You will hear and read a fair amount about how tough the first year of business can be or that if you make it through the first year, you’re over the highest hurdle.
Nope. Nope. All the nope!
The first year is filled with adventure, novelty, bright eyes, and bushy tails. That all wears off in the second year and reality hits and, unlike a toddler, who may naturally grow out of this phase (you hope), you’re the only one who can teach your business how to run. Imagine being a two-year-old kid and teaching yourself how to walk and talk. Now throw in some quantum physics and that’s pretty much how entrepreneurship at this stage feels.
I have a business stumbling out of its second year as well a business that’s about to move clumsily into its second year, and here’s whlearnede learnt about the Terrible Twos.
You test the processes
Just as a toddler finds their feet and explores the beautiful and dangerous things that life has to offer, a business owner starts defining their vision. Your first year is spent trying it all and experimenting with various products and clients. Attempts to start specifying these can lead to a mountain of uncertainty and frustration. You will fail. You will spit some ideas out and you will hold on to some like a comfort blanket. You will fall on your ass and you will get shouted at.

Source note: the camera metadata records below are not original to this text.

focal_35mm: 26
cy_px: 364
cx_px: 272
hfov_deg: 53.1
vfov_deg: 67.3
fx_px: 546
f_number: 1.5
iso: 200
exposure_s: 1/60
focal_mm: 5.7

It’s all part of finding your voice, your personality and your USP.
You learn patterns and, by this stage, many fixed costs such as rent, salaries, and software are firmly in place. During the first year, you’ve still been out of the job market for a short enough time to go back. The second year feels more committed. You’re way outta the womb now and need to negotiate how to get that treat for doing good.
You throw tantrums
The entrepreneurial journey will lift you to your highest highs and push you to your lowest lows. You will be taken on an emotional rollercoaster that you didn’t sign up for. This is because you’re forced to do and be it all. As your business matures, you’re wearing all the hats, from the ops lady to the tea guy. It’s uncomfortable and messy, and can make you feel inadequate. But the triggers that caused your tantrums become easier to manage.
You can’t do it all
In your first year, you’re wearing all the hats – feathers and all. This quickly becomes unmanageable as your job, as a business owner, is to steer the ship, not row the ores. This may mean letting go and putting trust into staff or outsourced suppliers. No matter how stubborn the toddler is, they will always need help climbing onto the jungle gym at some point.

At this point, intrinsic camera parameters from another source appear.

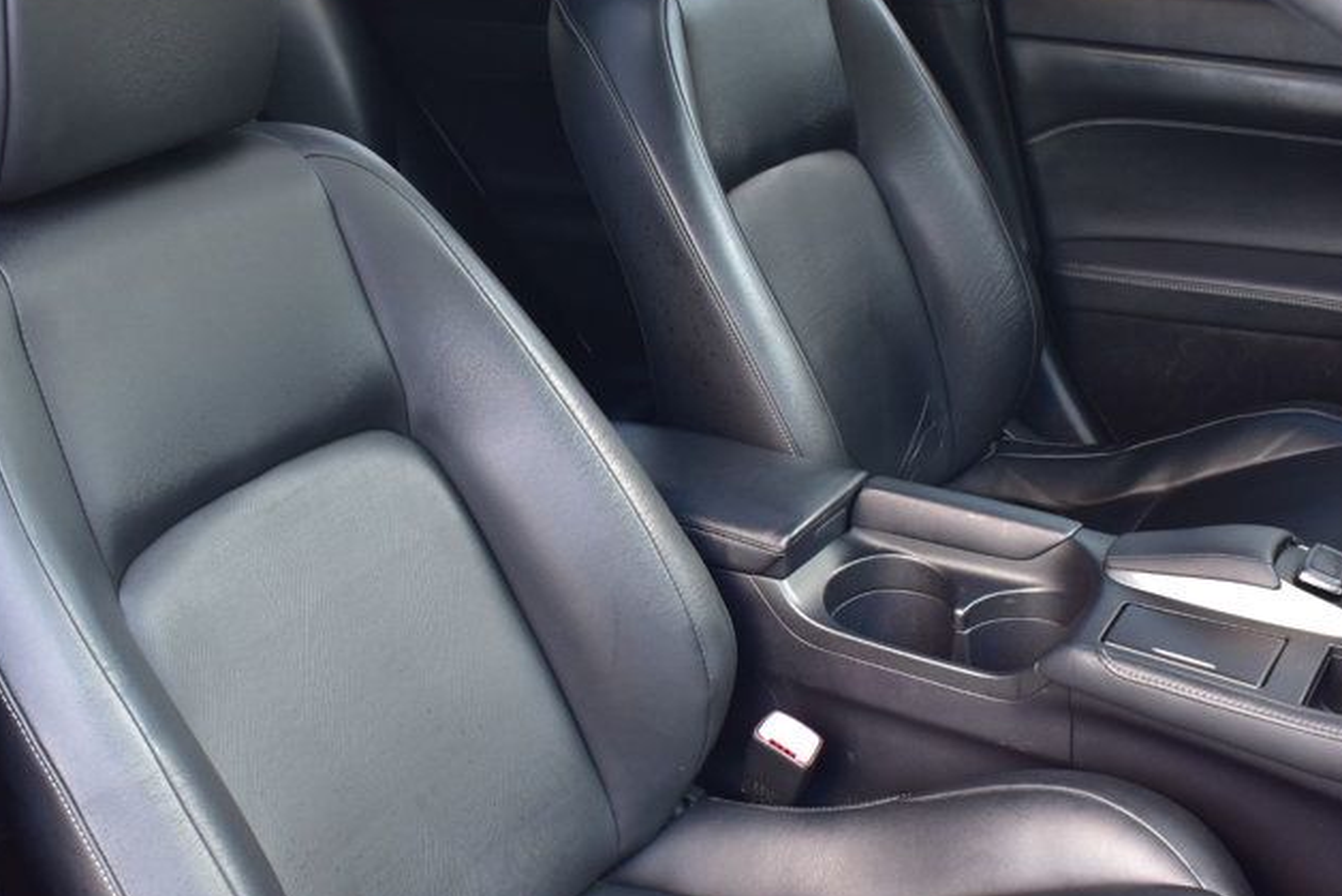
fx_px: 1640
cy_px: 492
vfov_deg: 30.5
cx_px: 622
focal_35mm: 44
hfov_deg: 44.5
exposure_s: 1/20
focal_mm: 18
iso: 400
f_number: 6.3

So how do you get through this phase alive?
Put systems in early
Whether you’re running an e-commerce platform or a dry-cleaning business, monitor and take note of every step in the day-to-day running order of your business. From the first contact with the client to closing the deal, as well as all admin processes such as human resources and finances. This may seem totally pointless in the beginning as you can handle it all, but once you start hiring people to take over certain roles, it will help to hand over a deck of roles and responsibilities. Trust me.
Speaking of trust…
Learn how to do just that – trust. Delegation sounds like such a simple theory; order people around and it’ll get done, right? It took me too long to allow my team to get on with a project without providing my input (What’s an entrepreneur without a little OCD?) I had to remember that I had hired this team for a reason. Be clear on the objectives and ensure they are equipped with all of the correct tools to deliver, and then provide feedback on how to improve for the next order or project.
Pick your bottom lip up off the floor
Sure, it’s your business and you design it the way you want, but that doesn’t mean that everyone is going to agree with you or what you do. Craig Rodney gave a talk at a conference a few years back where he spoke about learning to fall in love with the hate. He was talking more from a consumer-brand perspective, but this can be applied across the board. Look at critique you are receiving, kick your pride to the side, see the value in it and improve your offering.

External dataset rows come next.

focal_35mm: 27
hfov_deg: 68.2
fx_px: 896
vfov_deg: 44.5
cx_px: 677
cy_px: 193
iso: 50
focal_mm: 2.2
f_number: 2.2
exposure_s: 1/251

You don’t know it all and you still have a lot to learn. The second year will provide you with more perspective on your business as well as a more objective view. Take 15 minutes every day to research the latest trends in your industry then write down five new ideas that you can take to clients pertaining to those trends.
If you’re not making money, move on
Yes, that’s right. I’m suggesting giving up. Be honest with yourself. If you’re two years down the line and still not making money, start over or start something else. Learn to crawl.
This notion of entrepreneurs needing less sleep to increase productivity needs to end. If you’re overtired, you will forget to complete tasks and feel like a drunk toddler.
Lastly, and most importantly, never forget how far you’ve come.
You have a business that has survived possibly one of its most difficult stages. Yes, there’s a lot more to come, but never forget to take time to reflect and give yourself a pat on the back for all you have achieved so far.